English origins of a very American sport

(Updated) A century ago, there was a concerted effort to prove that baseball originated in the United States.  In response to an article by Henry Chadwick, a famous baseball writer, that had the audacity to suggest the sport evolved from the English game of rounders,  the Mills Commission was appointed in 1905 to determine the origins of the sport.

The central conclusion of the committee’s final report, published on 30 December 1907, was that “the first scheme for playing baseball, according to the best evidence obtainable to date, was devised by Abner Doubleday at Cooperstown, N.Y. in 1839”.  This finding was, in part, the reason why the National Baseball Hall of Fame is located in Cooperstown to this day.

Now, in a diary entry made by a Surrey lawyer, William Bray wrote about playing ‘base ball’ with friends near Guildford on Easter Monday, 31 March 1755

William Bray Diary entry mentioning baseball in 1755
Reproduced by permission of Surrey History Centre www.surreycc.gov.uk/surreyhistorycentre

The handwritten diary, found 2008 in a shed near Guildford by local historian Tricia St John Barry, is now believed to be the earliest known manuscript reference to baseball in the world.

William Bray recorded playing "base ball" in the Guildford area in his diary in 1755
William Bray (1736-1832) lawyer and diarist. Reproduced by permission of Surrey History Centre www.surreycc.gov.uk/surreyhistorycentre

Bray, (1736-1832) was a prolific diarist and local historian: Surrey History Centre holds a large collection of his writings covering the period 1756 – 1832.  Julian Pooley, the manager of Surrey History Centre, and an expert on Bray, has been able to verify that the document is genuine.

According to Pooley, Bray was articled to Mr Martyr, a Guildford solicitor, in 1755. Then aged 19, Bray seems to have had a room at Martyr’s house.  Bray’s own family home was a few miles away in Shere.

The game referenced in the diary is likely to have been somewhere in the neighbourhood of St John the Evangelist, Stoke-next-Guildford: Bray talks about playing baseball after attending an Easter Monday service at Stoke church.

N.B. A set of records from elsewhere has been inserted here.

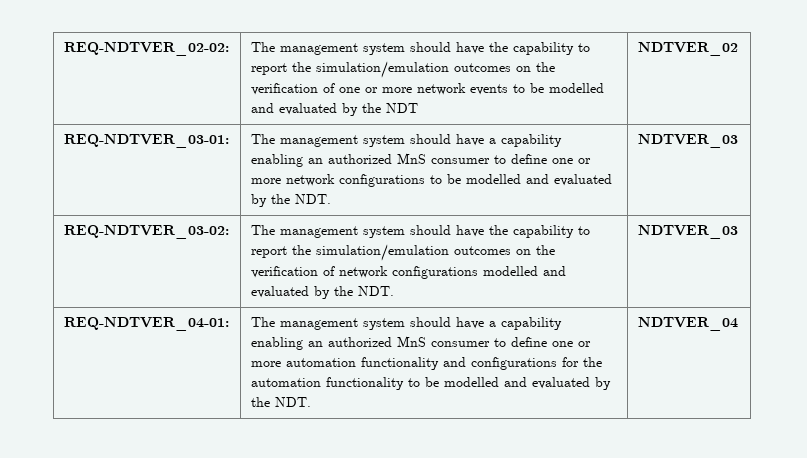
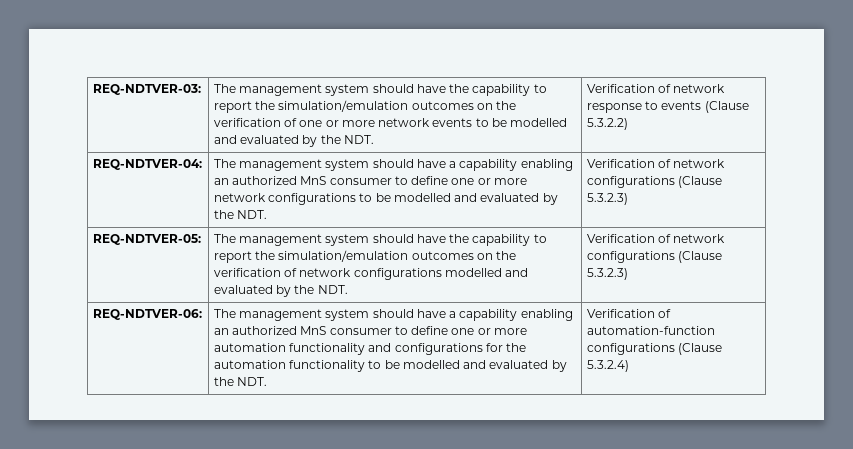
[63,42,229,56] REQ-NDTVER_02-02: -> [92,84,201,95] REQ-NDTVER-03:
[385,103,418,113] [637,42,738,56] [63,134,229,148] NDT | NDTVER_02 // REQ-NDTVER_03-01: -> [343,135,374,144] [586,84,726,93] [586,101,749,113] [586,118,628,130] [92,159,202,170] NDT. | Verification of network response to events (Clause 5.3.2.2) // REQ-NDTVER-04:
[637,134,738,148] [63,225,229,239] NDTVER_03 // REQ-NDTVER_03-02: -> [586,159,726,168] [586,176,723,188] [586,193,628,205] [92,234,201,245] Verification of network configurations (Clause 5.3.2.3) // REQ-NDTVER-05:
[637,225,738,239] [63,317,229,331] NDTVER_03 // REQ-NDTVER_04-01: -> [586,234,726,243] [586,251,723,263] [586,268,628,280] [92,309,202,320] Verification of network configurations (Clause 5.3.2.3) // REQ-NDTVER-06:
[637,317,738,331] NDTVER_04 -> [586,309,672,318] [586,326,715,335] [586,343,723,355] [586,360,629,372] Verification of automation-function configurations (Clause 5.3.2.4)

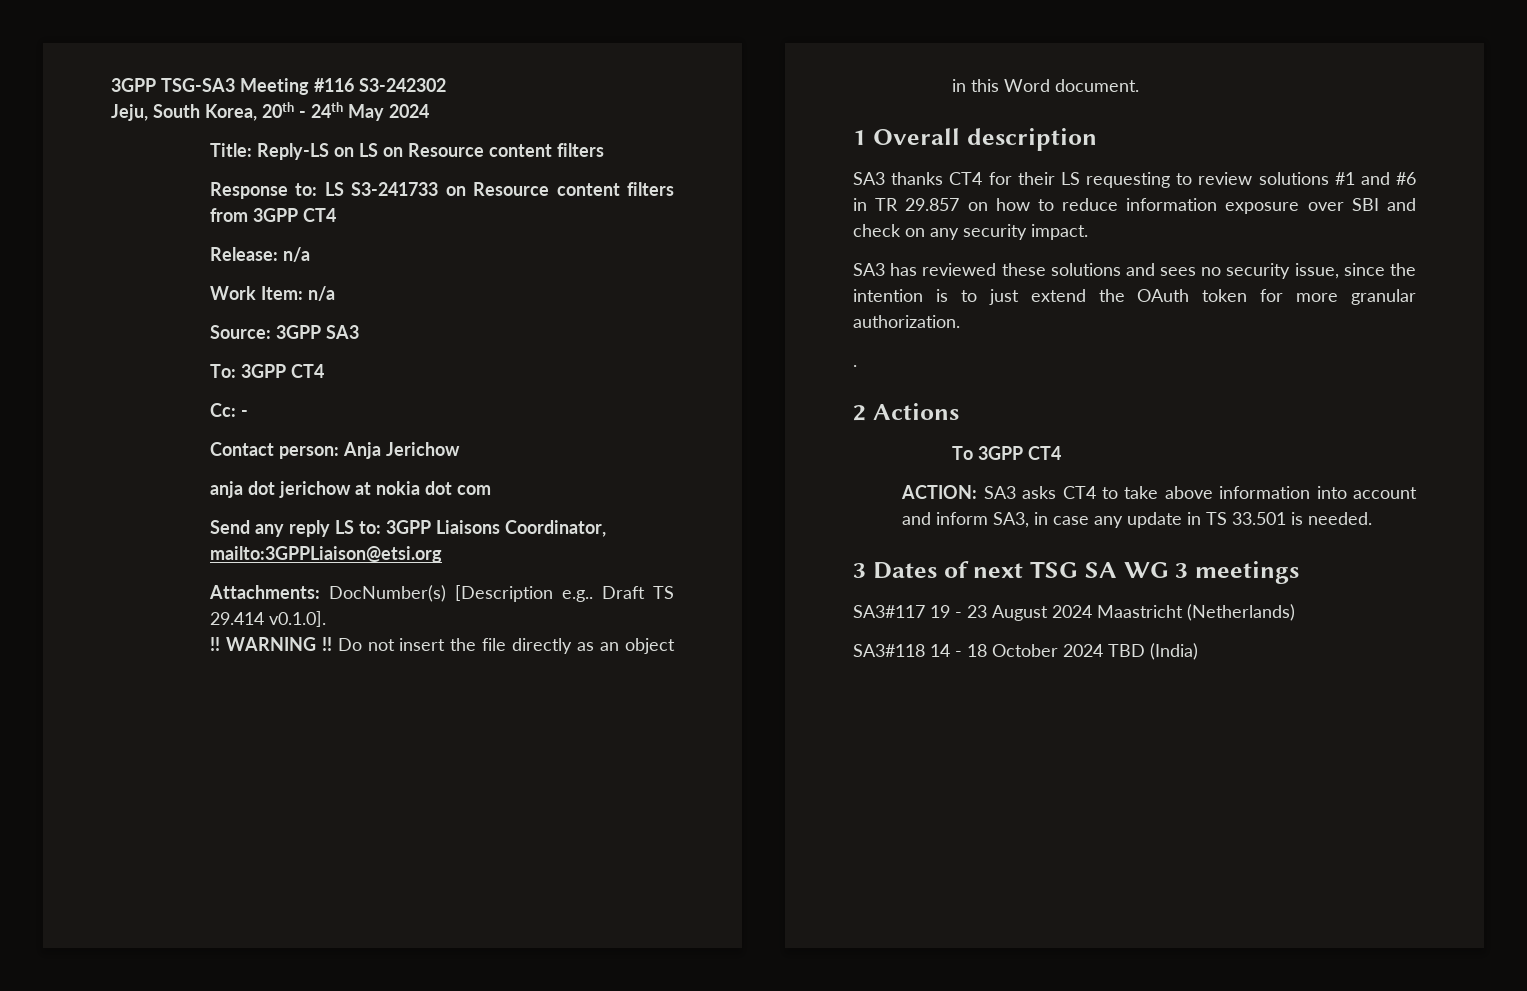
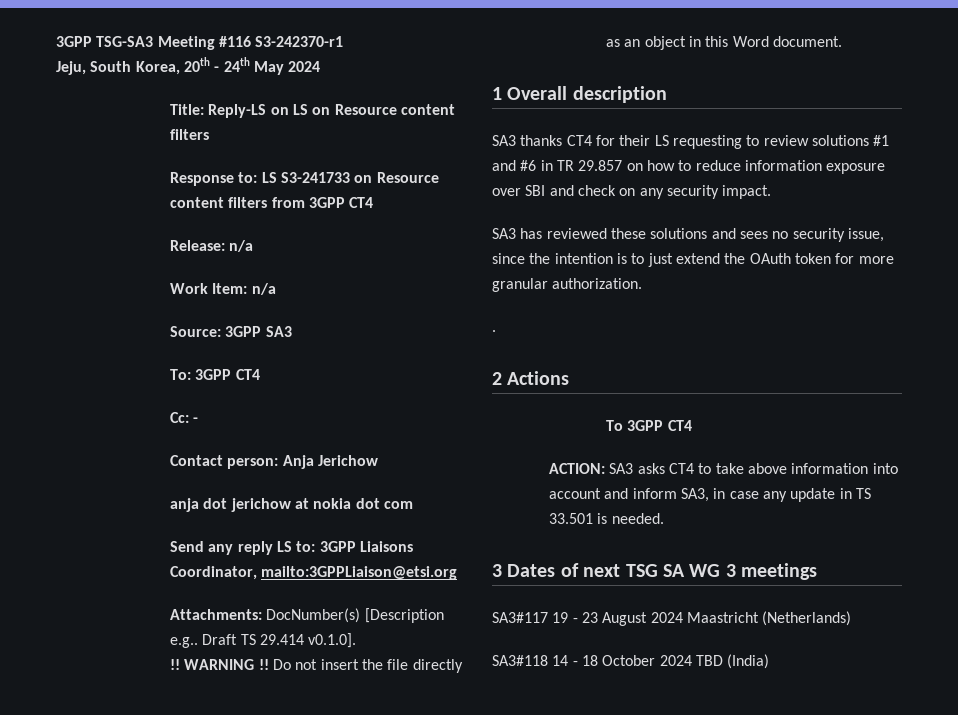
[359,78,446,92] S3-242302 -> [255,36,344,47] S3-242370-r1

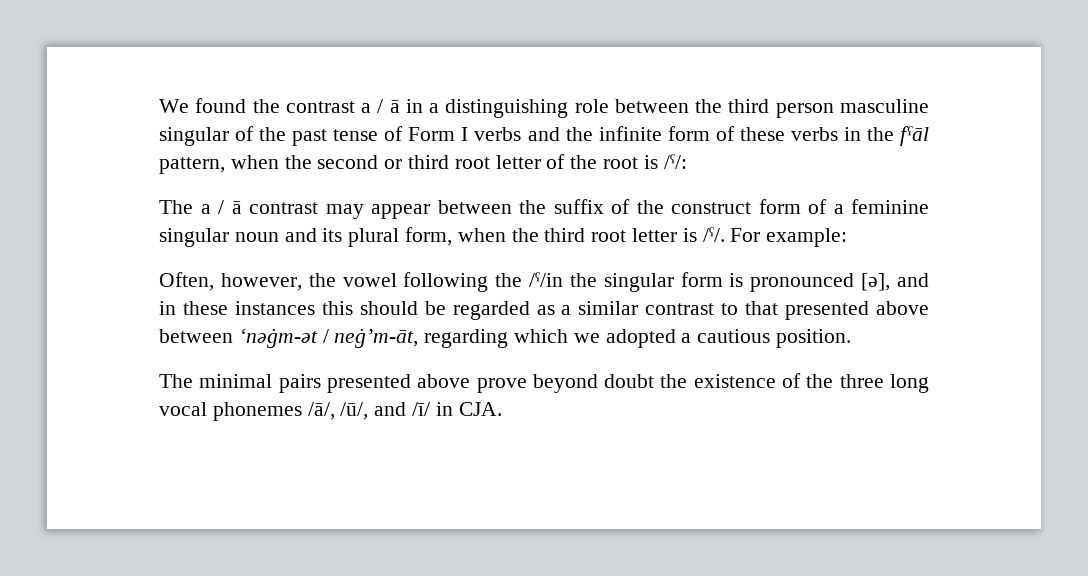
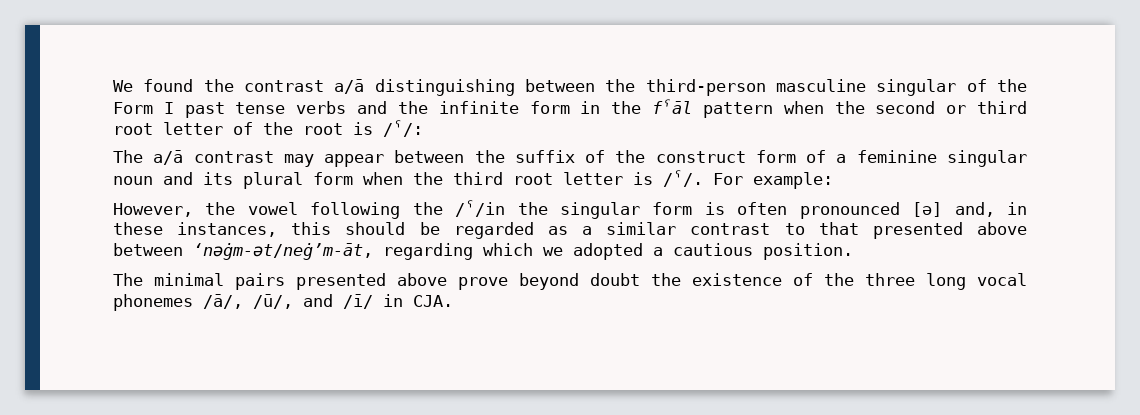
[361,99,929,118] [159,126,469,146] a / ā in a distinguishing role between the third person masculine singular of the past tense of Form I -> [334,79,1027,96] [113,102,286,118] a/ā distinguishing between the third-person masculine singular of the Form I past tense
[715,126,838,141] of these verbs -> (570, 107) none
[159,157,225,174] pattern, -> [702,102,773,118] pattern
[200,200,242,214] a / ā -> [153,150,184,165] a/ā
[405,227,453,246] form, -> [313,172,353,185] form
[159,272,302,291] Often, however, -> [113,203,193,217] However,
[750,273,929,292] pronounced [ǝ], and -> [737,202,995,219] often pronounced [ǝ] and,
[234,301,315,315] instances -> [177,222,278,237] instances,
[238,328,419,348] ‘nǝġm-ǝt / neġ’m-āt, -> [193,243,373,260] ‘nǝġm-ǝt/neġ’m-āt,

The diary and its landmark entry is to feature in a documentary history of the game called ‘Baseball Discovered‘ which has been made by Major League Baseball

There are earlier fictional references to the game.  A short rhymed description of a game called ‘base-ball’ in A Little Pretty Pocket-Book (published 1744) by John Newbery is the earliest known reference in print.  Jane Austen’s Northanger Abbey, written in 1798 but not published until late 1817, also makes a reference to baseball.

CNN covered the new evidence of baseball being played in Surrey in a (vide0) report on the opening of  “Swinging Away: How Cricket and Baseball Connect“, an exhibition staged at the MCC Museum at Lords during 2010.

The Surrey History Centre also holds two of the earliest known references to cricket.  In the Guildford Court Book for 1598, 59-year old John Derrick recalled that when he was a scholar at the Royal Grammar School 50 years earlier “hee and diverse of his fellows did runne and play there at Creckett and other Plaies”.

In the Wanborough Manor court roll for 1616, Nicholas Hockley was fined three shillings and four pence for hitting Robert Hewett and drawing blood “with a certain sticke called in English a crickett staffe” of the value one penny.

March 2011
A new book, Baseball in the Garden of Eden – The secret history of the early game” by John Thorn reignited the interest of the US media in the origins of baseball in March 2011. NPR interviewed the author and covered the story.